#### Reading text ####

It used to be that dementia was viewed as an inevitable part of aging and its diagnosis left no room for reversal or cognitive improvement. However, new research and advancements show this is not true. It is estimated that one-third of dementia cases may be avoided by addressing lifestyle factors that affect a person’s risk. The Finnish Geriatric Intervention Study to Prevent Cognitive Impairment and Disability study showed that a program of lifestyle interventions consisting of diet, exercise, engagement, and management of vascular risk factors, can reduce cognitive decline and prolong a person’s independence.
NESSE Can help!
While dementia has no cure, there are things a person can do today to help reduce their risk, delay its onset, and slow the pace of cognitive decline.
Clinical studies have shown that a diet high in Omega-3 fatty acids and antioxidants, such as the Mediterranean diet, help protect the brain from cognitive decline.
The Mediterranean diet emphasizes eating primarily plant-based foods such as fruits and vegetables, whole grains, legumes and nuts, replacing butter with healthy fats such as olive oil, limiting red meat to no more than a few times a month, eating fish and poultry at least twice a week, and using herbs and spices to flavor foods instead of salt.
Regular physical activity promotes increased brain volume and plasticity, two primary keys to staving off cognitive decline.
A regular schedule of aerobic and anaerobic exercises can benefit a person’s cognitive function and overall health. Research shows that regular physical activity improves brain function and lowers a person’s risk for cognitive impairment.
Try to get at least 30 minutes of moderate-intensity aerobic activity at least five days a week, for a total of 150 minutes; or at least 25 minutes of vigorous aerobic activity at least three days week, for a total of 75 minutes; or a combination.
Individuals with hypertension or who are overweight/obese should aim for 40 minutes of moderate- to vigorous-intensity aerobic activity 3 or 4 times per week.
While aerobic activity is most beneficial for brain health, light to moderate anaerobic training — or strength training — is also recommended 2 to 3 times a week.

#### Extracted records ####

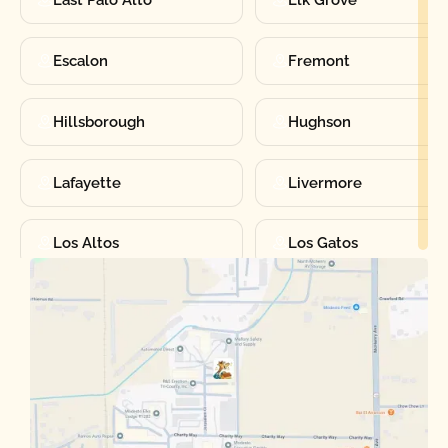
East Palo Alto
Elk Grove
Escalon
Fremont
Hillsborough
Hughson
Lafayette
Livermore
Los Altos
Los Gatos
Manteca
Martinez
Merced
Milpitas
Moraga
Mountain View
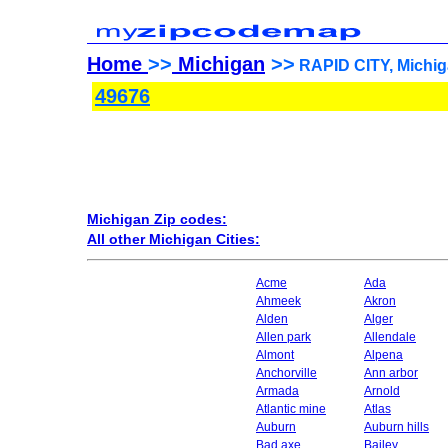
Home
>>
Michigan
>>
RAPID CITY, Michig
49676
Michigan Zip codes:
All other Michigan Cities:
Acme
Ada
Ahmeek
Akron
Alden
Alger
Allen park
Allendale
Almont
Alpena
Anchorville
Ann arbor
Armada
Arnold
Atlantic mine
Atlas
Auburn
Auburn hills
Bad axe
Bailey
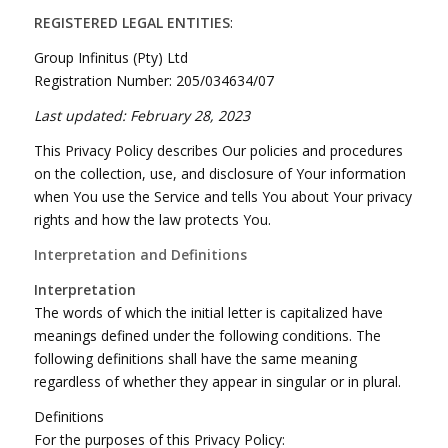
REGISTERED LEGAL ENTITIES
:
Group Infinitus (Pty) Ltd
Registration Number: 205/034634/07
Last updated: February 28, 2023
This Privacy Policy describes Our policies and procedures
on the collection, use, and disclosure of Your information
when You use the Service and tells You about Your privacy
rights and how the law protects You.
Interpretation and Definitions
Interpretation
The words of which the initial letter is capitalized have
meanings defined under the following conditions. The
following definitions shall have the same meaning
regardless of whether they appear in singular or in plural.
Definitions
For the purposes of this Privacy Policy:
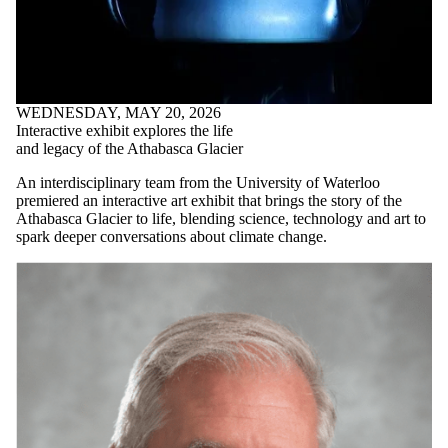
WEDNESDAY, MAY 20, 2026
Interactive exhibit explores the life
and legacy of the Athabasca Glacier
An interdisciplinary team from the University of Waterloo
premiered an interactive art exhibit that brings the story of the
Athabasca Glacier to life, blending science, technology and art to
spark deeper conversations about climate change.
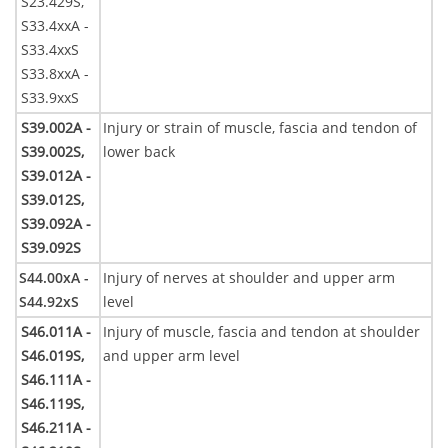
S23.429S,
S33.4xxA -
S33.4xxS
S33.8xxA -
S33.9xxS
S39.002A -
Injury or strain of muscle, fascia and tendon of
S39.002S,
lower back
S39.012A -
S39.012S,
S39.092A -
S39.092S
S44.00xA -
Injury of nerves at shoulder and upper arm
S44.92xS
level
S46.011A -
Injury of muscle, fascia and tendon at shoulder
S46.019S,
and upper arm level
S46.111A -
S46.119S,
S46.211A -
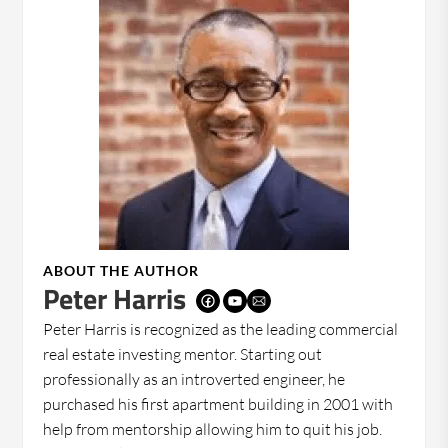
ABOUT THE AUTHOR
Peter Harris
Peter Harris is recognized as the leading commercial
real estate investing mentor. Starting out
professionally as an introverted engineer, he
purchased his first apartment building in 2001 with
help from mentorship allowing him to quit his job.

####

| Exercise set |
1 – List the lifestyle interventions that made up the program tested in the Finnish study described in the text on reducing dementia risk.
2 – Resume the text on reducing dementia risk, starting after its final sentence.

| Answers to the tasks |
1 –
- Diet
- Exercise
- Engagement
- Management of vascular risk factors

2 –
Stress should be addressed because it will accelerate cognitive decline. Trying to avoid isolation, depression, anxiety and engaging in stress management tools like meditation breathing exercises and staying social should help.
Physical exercise and a good diet are also good for relieving feelings of anxiety and depression.
Getting regular, high-quality sleep is critical to brain health and optimal well-being. Restorative sleep enables the brain to repair and grow cells, regulate hormones, balance the immune system, protect nerves and tissues and clear toxins. When coupled with a healthy diet and regular physical activity, consistently healthy sleep habits are a cornerstone of a healthy brain.
Adults are still capable of slowing the normal cognitive aging process by learning something new. Learning a new skill at any age affects the brain in many positive ways; it creates new connections in the brain by forming new alternate pathways. More connections mean larger brain volume and a greater cognitive reserve. Increasing cognitive reserve allows the brain to compensate for the natural tissue loss associated with aging.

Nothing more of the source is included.